▸ **EXERCISES**:
a) In the newsletter on health information, what did the consumer decide to do after reading that one of her medicines could cause cancer?
b) Rewrite the passage of the health information newsletter between "SafeMedicationUse Newsletter" and "and the Internet?", inclusive, changing "overwhelmed" to "swamped".
c) Continue the newsletter on navigating health information from the point where it stops.

▸ **GIVEN TEXT**:
SafeMedicationUse Newsletter

Navigating Safely Through a Sea of Health Information


Have you ever "Googled" your symptoms when you were feeling ill, only to get over a million hits on various medical conditions and treatments? Have you felt overwhelmed by the copious and sometimes conflicting health advice provided by news sources and the Internet?

The increasing availability of health information has pros and cons. Although it may allow us to become better informed about our health, many of us find ourselves drowning in a sea of information that may not be fully reliable. Many sources do provide credible information, but others may be inaccurate or based on hidden motives, including financial gain. Making decisions about your medicines using unreliable information can lead to harmful results. recently received a report from a consumer who became anxious after reading that one of the medicines she was taking could cause cancer. The consumer decided to visit her doctor to express her concerns-a wise decision. Healthcare providers like your pharmacist, nurse, and doctor have the expertise to help you to assess the accuracy and reliability of medical information that you read and hear about. They can help you to make informed decisions about your treatments and your health. has the following suggestions for consumers navigating through large amounts of health information:

  • Consult your healthcare provider(s) with any questions you have about the health information you've read. It is important to speak up if you have any concerns about your medicines or other treatments.

Dataset entries
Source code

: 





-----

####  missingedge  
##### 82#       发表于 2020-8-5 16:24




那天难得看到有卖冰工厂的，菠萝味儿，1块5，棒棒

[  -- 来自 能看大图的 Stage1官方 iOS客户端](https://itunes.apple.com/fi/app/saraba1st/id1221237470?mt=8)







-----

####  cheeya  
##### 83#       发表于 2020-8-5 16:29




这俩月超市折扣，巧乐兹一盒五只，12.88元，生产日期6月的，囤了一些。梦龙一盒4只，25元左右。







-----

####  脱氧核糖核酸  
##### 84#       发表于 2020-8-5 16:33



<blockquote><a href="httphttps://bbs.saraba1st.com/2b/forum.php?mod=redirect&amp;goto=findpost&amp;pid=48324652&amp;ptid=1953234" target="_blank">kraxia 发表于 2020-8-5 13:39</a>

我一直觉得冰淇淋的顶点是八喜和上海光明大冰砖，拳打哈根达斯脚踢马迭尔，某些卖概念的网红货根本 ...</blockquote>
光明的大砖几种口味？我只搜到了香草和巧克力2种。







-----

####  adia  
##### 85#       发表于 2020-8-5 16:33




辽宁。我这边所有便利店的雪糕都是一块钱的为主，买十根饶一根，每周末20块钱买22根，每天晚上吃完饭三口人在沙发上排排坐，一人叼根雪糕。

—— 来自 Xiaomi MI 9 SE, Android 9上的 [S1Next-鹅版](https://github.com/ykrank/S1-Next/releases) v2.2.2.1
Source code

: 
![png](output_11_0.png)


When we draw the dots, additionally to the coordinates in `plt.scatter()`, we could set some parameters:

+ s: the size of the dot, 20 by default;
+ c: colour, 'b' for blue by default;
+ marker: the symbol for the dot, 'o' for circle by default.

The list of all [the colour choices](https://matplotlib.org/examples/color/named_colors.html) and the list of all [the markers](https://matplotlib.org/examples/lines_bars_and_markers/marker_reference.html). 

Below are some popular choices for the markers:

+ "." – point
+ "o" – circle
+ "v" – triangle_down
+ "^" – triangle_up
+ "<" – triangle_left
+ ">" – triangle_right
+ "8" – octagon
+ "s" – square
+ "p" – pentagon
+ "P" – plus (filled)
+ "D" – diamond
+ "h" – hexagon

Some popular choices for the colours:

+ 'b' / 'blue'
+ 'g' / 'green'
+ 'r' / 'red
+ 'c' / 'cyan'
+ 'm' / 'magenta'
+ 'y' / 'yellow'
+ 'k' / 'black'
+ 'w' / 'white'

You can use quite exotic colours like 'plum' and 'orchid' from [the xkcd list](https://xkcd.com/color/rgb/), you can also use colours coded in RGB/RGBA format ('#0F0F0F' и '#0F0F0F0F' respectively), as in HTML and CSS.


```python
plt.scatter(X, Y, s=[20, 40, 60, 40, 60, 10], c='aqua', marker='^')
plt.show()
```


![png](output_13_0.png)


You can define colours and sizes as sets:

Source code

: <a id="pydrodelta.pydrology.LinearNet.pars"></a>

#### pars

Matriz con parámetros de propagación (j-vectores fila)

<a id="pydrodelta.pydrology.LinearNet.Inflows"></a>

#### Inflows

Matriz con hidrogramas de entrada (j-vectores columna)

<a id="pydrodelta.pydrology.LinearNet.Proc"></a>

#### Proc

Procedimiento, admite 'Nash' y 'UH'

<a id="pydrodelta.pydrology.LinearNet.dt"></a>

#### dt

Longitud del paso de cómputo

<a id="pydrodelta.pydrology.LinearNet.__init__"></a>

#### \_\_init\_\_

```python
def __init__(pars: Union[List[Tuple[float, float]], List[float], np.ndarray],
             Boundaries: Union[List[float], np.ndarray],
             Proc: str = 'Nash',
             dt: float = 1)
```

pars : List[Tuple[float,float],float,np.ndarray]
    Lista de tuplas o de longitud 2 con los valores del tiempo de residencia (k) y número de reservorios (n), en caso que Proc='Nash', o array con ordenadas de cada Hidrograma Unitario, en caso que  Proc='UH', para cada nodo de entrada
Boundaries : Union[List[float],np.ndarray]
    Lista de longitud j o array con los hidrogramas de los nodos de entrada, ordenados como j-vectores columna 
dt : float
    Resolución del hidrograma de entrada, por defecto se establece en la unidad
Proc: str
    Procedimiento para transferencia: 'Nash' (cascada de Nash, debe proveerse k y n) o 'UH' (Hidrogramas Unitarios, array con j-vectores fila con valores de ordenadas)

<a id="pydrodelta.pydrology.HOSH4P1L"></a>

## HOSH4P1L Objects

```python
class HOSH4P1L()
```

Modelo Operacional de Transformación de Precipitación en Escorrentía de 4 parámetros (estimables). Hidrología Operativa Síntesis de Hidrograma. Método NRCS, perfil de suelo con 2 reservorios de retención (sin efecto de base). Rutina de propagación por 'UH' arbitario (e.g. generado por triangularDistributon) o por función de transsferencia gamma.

▸ **ANSWERS TO THE PROBLEMS**:
a) She decided to visit her doctor to express her concerns.

b)
SafeMedicationUse Newsletter

Navigating Safely Through a Sea of Health Information


Have you ever "Googled" your symptoms when you were feeling ill, only to get over a million hits on various medical conditions and treatments? Have you felt swamped by the copious and sometimes conflicting health advice provided by news sources and the Internet?

c)
  • Obtain health information from multiple reliable sources to gain a more balanced view.
  • The following questions can help you discern between reliable information sources and those that are less reliable:
    • How often is the information updated? Reliable sources tend to be updated frequently as new information becomes available.
    • Is the information geared toward selling you a product? If yes, the information may be less reliable.
    • Are the claims based on reliable research studies, that is, studies published in well-known medical or scientific journals? Ideally, they should be. Ask your healthcare providers for help in identifying trustworthy journals.

Tips for Healthcare Practitioners:

  • Ask patients and caregivers whether they have any questions about the patients' medical conditions, medicines, and other treatments.
  • Actively listen to your patients' concerns. Offer to help in assessing the reliability of their health information. Use patient-friendly language to enhance understanding.
  • Provide patients and caregivers with appropriate resources, including credible internet sites, for further learning.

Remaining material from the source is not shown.